DOCUMENT EXTRACT START
Babrius recorded a variant story in which a gnat settles on a bull's horn but offers to fly off again if he finds it too much of a burden. The bull replies that he is indifferent either way and the moral is much the same as in the contemporary Phaedrus. The fable did not become generally known in Britain until a Latin verse translation appeared in Victorian textbooks and then versions in English fable collections. At the same time Paul Stevens published a diffuse French version in his Fables, published in Montreal (1857).

==The Gnat's Challenge==
Ademar of Chabannes, who had a history of forgery, came up with a story of his own which he passed off as ancient. This appears as fable 564 in the Perry Index. There a gnat challenges a bull to a trial of strength but then claims that, by accepting, the bull has acknowledged it as his equal. Ademar's comment is that the bull "should have dismissed this opponent as beneath contempt and the impertinent creature would not have had anything to boast about."

==The Fly on the Chariot Wheel==
The fable was composed in Latin by Laurentius Abstemius and appeared in his Hecatomythium (1490) under the title Musca et Quadrigae. It was added to the Perry Index as Fable 724. Here a fly perches on a chariot during a race and comments on how much dust it is raising. Gabriele Faerno included it in his own Centum Fabulae (1563), giving the impression that it was of Aesopic origin, although verbally it is close to the text of Abstemius.

Francis Bacon also took the fable to be Aesopic, observing that "It was prettily devised of Æsop: The fly sat upon the axle-tree of the chariot-wheel, and said, What a dust do I raise!" at the start of his essay "On Vainglory". Eventually 'the fly on the coach wheel' became an English idiom with the meaning of "one who fancies himself of mighty importance but who is in reality of none at all".

==The Fly and the Ox Ploughing==
A variant story of a boastful insect claiming a share in the labours of others appeared in the Middle Ages among the 'fox fables' (Mishlei Shualim) of the French Jew Berechiah ha-Nakdan. A fly perching between a bull's horns is asked by a bee why it is wasting its time there. The fly replies that "I and the bull have worked all day at ploughing this great plain" and suggests that the bee should be as industrious. The author then comments: "the lowly who walks amongst the mighty or ... the iniquitous who is mustered in the camp of the upright. In their counsel and in their strength he cannot stand, but by the utterance of his mouth he is joined with them to make his might equal to theirs and his wisdom to their wisdom".
DOCUMENT EXTRACT END
## EXERCISE A
Using the passage about insect fables, answer these:
(i) What number does Ademar's story have in the Perry Index?
(ii) In what year did the Hecatomythium of Laurentius Abstemius appear?
(iii) In what city were Paul Stevens's Fables published?
## EXERCISE B
Write out the part of the passage about insect fables that starts at "Babrius recorded a" and ends at "in Montreal (1857).", word for word.
Rely only on the passage about insect fables.
RAW DATA START
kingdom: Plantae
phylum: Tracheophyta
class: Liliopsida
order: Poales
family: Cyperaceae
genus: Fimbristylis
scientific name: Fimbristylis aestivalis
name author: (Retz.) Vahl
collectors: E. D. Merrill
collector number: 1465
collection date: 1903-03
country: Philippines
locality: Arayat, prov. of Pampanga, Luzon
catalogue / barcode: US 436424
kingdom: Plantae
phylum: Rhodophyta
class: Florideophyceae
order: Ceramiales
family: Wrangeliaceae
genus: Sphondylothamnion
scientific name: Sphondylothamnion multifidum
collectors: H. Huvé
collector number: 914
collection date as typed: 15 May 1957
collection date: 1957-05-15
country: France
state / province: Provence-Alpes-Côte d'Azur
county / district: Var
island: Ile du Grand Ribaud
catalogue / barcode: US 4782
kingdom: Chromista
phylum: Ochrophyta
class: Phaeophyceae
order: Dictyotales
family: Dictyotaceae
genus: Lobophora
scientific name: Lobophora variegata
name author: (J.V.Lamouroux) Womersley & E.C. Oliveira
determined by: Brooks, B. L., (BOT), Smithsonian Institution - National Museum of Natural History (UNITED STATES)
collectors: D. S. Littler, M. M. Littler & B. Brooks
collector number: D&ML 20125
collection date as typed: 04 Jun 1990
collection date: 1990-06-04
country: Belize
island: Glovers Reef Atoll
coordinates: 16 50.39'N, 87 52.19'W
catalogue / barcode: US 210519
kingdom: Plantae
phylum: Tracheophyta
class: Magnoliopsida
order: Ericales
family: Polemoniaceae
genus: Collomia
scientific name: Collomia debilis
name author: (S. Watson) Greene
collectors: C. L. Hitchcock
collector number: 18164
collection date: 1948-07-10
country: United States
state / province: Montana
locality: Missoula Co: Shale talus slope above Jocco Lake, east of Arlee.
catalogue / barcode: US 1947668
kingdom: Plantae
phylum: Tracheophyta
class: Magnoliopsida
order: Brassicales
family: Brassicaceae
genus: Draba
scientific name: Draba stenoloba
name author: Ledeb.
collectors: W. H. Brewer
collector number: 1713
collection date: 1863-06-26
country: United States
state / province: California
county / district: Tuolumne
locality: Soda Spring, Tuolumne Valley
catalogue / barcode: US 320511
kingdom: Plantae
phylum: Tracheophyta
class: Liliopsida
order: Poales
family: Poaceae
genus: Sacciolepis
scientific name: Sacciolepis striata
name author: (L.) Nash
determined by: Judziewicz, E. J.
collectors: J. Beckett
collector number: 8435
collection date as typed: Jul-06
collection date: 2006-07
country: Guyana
RAW DATA END
## ANSWER SPACE A
(i) 564
(ii) 1490
(iii) Montreal

## ANSWER SPACE B
Babrius recorded a variant story in which a gnat settles on a bull's horn but offers to fly off again if he finds it too much of a burden. The bull replies that he is indifferent either way and the moral is much the same as in the contemporary Phaedrus. The fable did not become generally known in Britain until a Latin verse translation appeared in Victorian textbooks and then versions in English fable collections. At the same time Paul Stevens published a diffuse French version in his Fables, published in Montreal (1857).